It began long before that. It began when we split earth from heaven and forgot that for what we take we must give something back and give thanks for the bounty of the earth. That which Creates will not be ignored, forgotten or mocked. I pray that when the reckoning comes due the God/dess will be more generous with us than we have been with the Creator and each other.
A generation is usually counted as twenty years. A kloof is
a small, deep sided ravine or valley. You see them in Eastern
Oregon . That’s where the small trees and bushes are. The veld, is
the grass country or even the grass. The titihoya is a small bird much like a
plover. From Alan Paton’s Cry the Beloved Country.
“There is a lovely road that runs from Ixopo into the hills.
These hills are grass covered and rolling, and lovely beyond any singing of it.
The road climbs seven miles into them into Carisbrook; and from there, if there
is no mist, you look down into one of the fairest valleys of Africa .

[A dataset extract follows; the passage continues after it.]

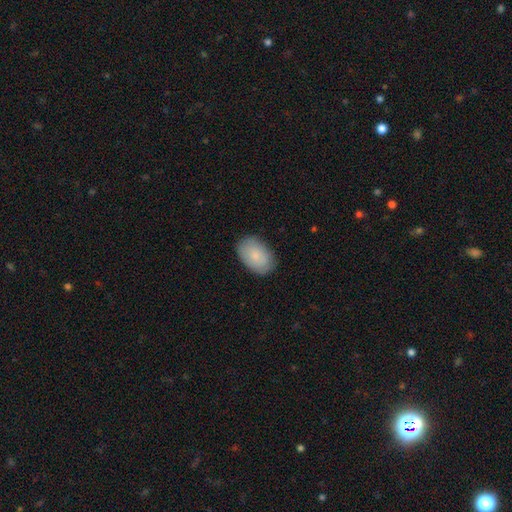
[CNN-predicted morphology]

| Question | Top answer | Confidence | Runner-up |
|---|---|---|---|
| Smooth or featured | smooth | 82% | featured or disk (12%) |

About you there is grass and bracken, and you may hear the forlorn calling of
the titihoya, one of the birds of the veld. Below you is the valley of the
Umzimkulu, on its journey from the Drakensberg into the sea; and beyond and
behind the river, great hill after great hill; and beyond and behind them the
mountains of Ingeli and East Gruiqualand .

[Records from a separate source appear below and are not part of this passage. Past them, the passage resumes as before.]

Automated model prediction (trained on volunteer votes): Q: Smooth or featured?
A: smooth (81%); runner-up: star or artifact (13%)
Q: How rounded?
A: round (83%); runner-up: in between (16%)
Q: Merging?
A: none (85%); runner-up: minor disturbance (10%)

The grass is rich and matted, you cannot see the soil. It
holds the rain and the mist, and they seep into the ground, feeding the streams
in every kloof. It is well tended, and not too many cattle feed upon it; not
too many fired burn it, laying bare the soil. Stand unshod upon it, for the
ground is holy, being even as it came from the Creator. Keep it, guard it, care
for it, for it keeps men, guards men, cares for men. Destroy it and man is
destroyed.”
This was written the late forties. There is so much we can
do to destroy the land and what depends on it whether the CO2 rises and the
frozen methane is released.
Replace the grasses
with monoculture farming and you leave the soil naked and unprotected. The
moisture leaches away. I’ve watched Willamette
Valley farmers plow or
harrow and already plowed, dry field on a hot, windy day and seen the soil blow
on the wind. Between the tree poachers
and big ag the southern rainforests, the lungs of the planet, are still
disappearing. There are abandoned cotton fields in the southwest crusted with
salts and minerals the soil so compacted that even when it does rain the water
has nowhere to go.
We take the tops off mountains and dump the waste in creeks
fouling the drinking water downstream. Coal and oil trains far heavier than any
freight that went before travel tracks not made for the load and we wonder why
they don’t make it through. We’ve created crops that can be poisoned and “live”
while the residues kill the soil. These things would happen whether the gas
levels rise or stay the same. The warning bells have been clanging for nearly
three generations, while we remain deaf, dumb and blind.
When a slice of bread costs more than a steak, then maybe
we’ll wake up. Of course by then it will be too late for most of us.